### EXERCISE DETAILS
Output exactly the lines from the one holding "to become something larger." through the final line of the entries.

[Stored dataset items]
.....

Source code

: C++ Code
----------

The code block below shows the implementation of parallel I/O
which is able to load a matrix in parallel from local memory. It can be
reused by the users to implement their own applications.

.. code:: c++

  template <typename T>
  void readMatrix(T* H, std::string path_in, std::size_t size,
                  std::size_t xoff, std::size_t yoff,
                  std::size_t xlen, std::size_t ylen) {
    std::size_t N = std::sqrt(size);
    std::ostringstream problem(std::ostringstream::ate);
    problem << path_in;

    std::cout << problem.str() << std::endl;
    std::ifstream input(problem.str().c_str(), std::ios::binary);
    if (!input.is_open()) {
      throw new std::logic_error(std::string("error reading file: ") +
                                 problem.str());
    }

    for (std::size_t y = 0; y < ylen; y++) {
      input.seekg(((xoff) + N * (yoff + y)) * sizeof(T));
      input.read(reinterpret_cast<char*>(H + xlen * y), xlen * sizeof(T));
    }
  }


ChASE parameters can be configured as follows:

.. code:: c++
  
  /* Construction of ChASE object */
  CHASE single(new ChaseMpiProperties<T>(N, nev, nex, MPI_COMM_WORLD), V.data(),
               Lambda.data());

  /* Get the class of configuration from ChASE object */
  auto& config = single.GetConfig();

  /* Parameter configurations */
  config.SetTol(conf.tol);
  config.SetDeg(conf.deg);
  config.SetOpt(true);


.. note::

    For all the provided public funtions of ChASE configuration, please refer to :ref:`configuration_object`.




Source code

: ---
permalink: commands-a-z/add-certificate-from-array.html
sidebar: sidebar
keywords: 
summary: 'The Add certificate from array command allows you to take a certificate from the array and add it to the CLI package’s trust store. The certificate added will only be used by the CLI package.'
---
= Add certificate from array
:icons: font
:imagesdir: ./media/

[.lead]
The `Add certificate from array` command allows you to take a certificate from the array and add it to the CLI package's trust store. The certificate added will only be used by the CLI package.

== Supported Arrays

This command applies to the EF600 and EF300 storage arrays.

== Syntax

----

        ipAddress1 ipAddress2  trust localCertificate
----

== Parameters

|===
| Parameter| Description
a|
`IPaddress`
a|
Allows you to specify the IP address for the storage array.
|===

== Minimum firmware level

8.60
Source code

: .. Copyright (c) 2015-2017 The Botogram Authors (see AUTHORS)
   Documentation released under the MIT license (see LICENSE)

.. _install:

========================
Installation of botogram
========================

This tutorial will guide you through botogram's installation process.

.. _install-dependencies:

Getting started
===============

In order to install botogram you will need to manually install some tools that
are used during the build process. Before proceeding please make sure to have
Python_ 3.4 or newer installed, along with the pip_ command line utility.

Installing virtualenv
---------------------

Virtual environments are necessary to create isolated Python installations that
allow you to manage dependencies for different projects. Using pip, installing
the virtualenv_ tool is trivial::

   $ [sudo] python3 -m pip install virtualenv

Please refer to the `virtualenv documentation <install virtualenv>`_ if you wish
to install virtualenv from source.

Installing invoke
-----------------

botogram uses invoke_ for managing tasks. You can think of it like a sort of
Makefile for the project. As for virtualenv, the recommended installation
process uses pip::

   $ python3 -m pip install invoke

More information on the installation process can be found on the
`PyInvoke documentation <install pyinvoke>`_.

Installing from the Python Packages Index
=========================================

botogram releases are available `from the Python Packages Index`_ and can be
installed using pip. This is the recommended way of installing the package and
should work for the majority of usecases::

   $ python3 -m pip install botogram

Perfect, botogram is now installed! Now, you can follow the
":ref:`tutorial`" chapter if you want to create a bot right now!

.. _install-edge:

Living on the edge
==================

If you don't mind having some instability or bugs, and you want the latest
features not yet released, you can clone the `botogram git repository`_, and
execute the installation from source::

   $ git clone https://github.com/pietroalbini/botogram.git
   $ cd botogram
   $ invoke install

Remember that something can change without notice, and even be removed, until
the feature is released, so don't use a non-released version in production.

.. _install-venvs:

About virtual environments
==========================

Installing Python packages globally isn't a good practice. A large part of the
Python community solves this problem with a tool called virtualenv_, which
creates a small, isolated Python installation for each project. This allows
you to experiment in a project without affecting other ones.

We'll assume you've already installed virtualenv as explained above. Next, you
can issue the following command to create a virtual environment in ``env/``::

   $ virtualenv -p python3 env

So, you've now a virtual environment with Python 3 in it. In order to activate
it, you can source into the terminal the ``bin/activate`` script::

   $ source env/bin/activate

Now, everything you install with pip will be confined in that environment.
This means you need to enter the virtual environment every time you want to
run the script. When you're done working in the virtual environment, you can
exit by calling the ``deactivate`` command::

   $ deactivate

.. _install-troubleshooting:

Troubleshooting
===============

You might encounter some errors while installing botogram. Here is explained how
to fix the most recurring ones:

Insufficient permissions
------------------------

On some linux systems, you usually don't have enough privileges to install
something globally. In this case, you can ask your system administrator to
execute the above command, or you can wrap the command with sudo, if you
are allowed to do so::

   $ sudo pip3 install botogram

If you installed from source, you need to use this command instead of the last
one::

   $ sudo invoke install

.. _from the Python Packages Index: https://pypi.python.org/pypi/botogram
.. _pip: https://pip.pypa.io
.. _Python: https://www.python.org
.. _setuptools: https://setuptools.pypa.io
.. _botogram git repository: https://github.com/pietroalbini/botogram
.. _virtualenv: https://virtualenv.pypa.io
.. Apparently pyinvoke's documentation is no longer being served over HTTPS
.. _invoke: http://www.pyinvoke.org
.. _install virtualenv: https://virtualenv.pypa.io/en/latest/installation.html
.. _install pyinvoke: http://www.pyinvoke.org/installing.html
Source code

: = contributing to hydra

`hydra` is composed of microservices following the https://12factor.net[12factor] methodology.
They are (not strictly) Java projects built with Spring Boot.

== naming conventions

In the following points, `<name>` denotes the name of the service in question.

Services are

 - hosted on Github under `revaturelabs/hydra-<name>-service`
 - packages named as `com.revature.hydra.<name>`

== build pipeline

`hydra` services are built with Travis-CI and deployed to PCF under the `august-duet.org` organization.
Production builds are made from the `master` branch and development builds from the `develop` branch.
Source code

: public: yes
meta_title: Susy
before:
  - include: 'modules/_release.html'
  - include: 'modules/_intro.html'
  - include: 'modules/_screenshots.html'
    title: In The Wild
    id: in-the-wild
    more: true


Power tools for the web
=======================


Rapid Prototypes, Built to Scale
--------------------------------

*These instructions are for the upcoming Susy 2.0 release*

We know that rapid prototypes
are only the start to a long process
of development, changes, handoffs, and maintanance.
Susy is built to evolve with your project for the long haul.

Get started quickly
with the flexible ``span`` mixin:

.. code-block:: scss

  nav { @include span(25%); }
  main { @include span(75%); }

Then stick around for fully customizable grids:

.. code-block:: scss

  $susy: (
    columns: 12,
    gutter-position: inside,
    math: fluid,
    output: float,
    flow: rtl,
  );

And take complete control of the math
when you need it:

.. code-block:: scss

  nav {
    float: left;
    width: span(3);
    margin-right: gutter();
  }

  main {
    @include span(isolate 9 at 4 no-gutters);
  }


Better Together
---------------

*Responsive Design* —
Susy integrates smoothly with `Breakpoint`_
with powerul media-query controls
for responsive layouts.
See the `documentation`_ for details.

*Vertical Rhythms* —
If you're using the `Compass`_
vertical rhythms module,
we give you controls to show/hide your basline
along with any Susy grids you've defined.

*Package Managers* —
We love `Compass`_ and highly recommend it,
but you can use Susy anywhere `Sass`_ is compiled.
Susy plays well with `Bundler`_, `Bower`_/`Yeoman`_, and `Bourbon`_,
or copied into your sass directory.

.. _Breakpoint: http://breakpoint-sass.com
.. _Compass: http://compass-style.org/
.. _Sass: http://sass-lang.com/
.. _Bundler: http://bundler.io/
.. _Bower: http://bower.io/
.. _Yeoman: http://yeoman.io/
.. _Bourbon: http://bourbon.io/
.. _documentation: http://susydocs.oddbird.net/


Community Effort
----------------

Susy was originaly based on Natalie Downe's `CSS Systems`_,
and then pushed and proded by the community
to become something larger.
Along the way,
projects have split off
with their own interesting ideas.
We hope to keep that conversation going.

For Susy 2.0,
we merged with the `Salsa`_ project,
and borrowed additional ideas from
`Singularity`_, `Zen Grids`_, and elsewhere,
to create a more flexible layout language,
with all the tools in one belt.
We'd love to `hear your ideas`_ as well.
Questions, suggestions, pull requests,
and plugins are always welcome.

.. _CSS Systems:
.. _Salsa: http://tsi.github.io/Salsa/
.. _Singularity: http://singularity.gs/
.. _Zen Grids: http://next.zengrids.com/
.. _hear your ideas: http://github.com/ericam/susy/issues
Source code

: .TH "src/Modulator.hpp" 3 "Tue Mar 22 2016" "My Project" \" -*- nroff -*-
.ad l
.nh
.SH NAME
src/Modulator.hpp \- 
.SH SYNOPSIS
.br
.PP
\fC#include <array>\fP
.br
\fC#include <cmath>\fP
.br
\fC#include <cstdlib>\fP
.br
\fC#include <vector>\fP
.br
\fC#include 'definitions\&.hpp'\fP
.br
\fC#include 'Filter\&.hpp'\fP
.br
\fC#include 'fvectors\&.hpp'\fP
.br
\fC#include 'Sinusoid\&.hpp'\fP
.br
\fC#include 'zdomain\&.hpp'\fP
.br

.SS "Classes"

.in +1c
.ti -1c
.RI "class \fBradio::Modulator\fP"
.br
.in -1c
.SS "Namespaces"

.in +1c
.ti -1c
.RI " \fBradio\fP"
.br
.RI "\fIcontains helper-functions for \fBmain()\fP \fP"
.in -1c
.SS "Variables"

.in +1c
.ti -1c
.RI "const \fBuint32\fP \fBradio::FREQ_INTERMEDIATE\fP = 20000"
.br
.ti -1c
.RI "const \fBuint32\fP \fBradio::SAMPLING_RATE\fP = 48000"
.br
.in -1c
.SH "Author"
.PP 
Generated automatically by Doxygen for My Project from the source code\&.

.....

### OUTPUT
to become something larger.
Along the way,
projects have split off
with their own interesting ideas.
We hope to keep that conversation going.

For Susy 2.0,
we merged with the `Salsa`_ project,
and borrowed additional ideas from
`Singularity`_, `Zen Grids`_, and elsewhere,
to create a more flexible layout language,
with all the tools in one belt.
We'd love to `hear your ideas`_ as well.
Questions, suggestions, pull requests,
and plugins are always welcome.

.. _CSS Systems:
.. _Salsa: http://tsi.github.io/Salsa/
.. _Singularity: http://singularity.gs/
.. _Zen Grids: http://next.zengrids.com/
.. _hear your ideas: http://github.com/ericam/susy/issues
Source code

: .TH "src/Modulator.hpp" 3 "Tue Mar 22 2016" "My Project" \" -*- nroff -*-
.ad l
.nh
.SH NAME
src/Modulator.hpp \- 
.SH SYNOPSIS
.br
.PP
\fC#include <array>\fP
.br
\fC#include <cmath>\fP
.br
\fC#include <cstdlib>\fP
.br
\fC#include <vector>\fP
.br
\fC#include 'definitions\&.hpp'\fP
.br
\fC#include 'Filter\&.hpp'\fP
.br
\fC#include 'fvectors\&.hpp'\fP
.br
\fC#include 'Sinusoid\&.hpp'\fP
.br
\fC#include 'zdomain\&.hpp'\fP
.br

.SS "Classes"

.in +1c
.ti -1c
.RI "class \fBradio::Modulator\fP"
.br
.in -1c
.SS "Namespaces"

.in +1c
.ti -1c
.RI " \fBradio\fP"
.br
.RI "\fIcontains helper-functions for \fBmain()\fP \fP"
.in -1c
.SS "Variables"

.in +1c
.ti -1c
.RI "const \fBuint32\fP \fBradio::FREQ_INTERMEDIATE\fP = 20000"
.br
.ti -1c
.RI "const \fBuint32\fP \fBradio::SAMPLING_RATE\fP = 48000"
.br
.in -1c
.SH "Author"
.PP 
Generated automatically by Doxygen for My Project from the source code\&.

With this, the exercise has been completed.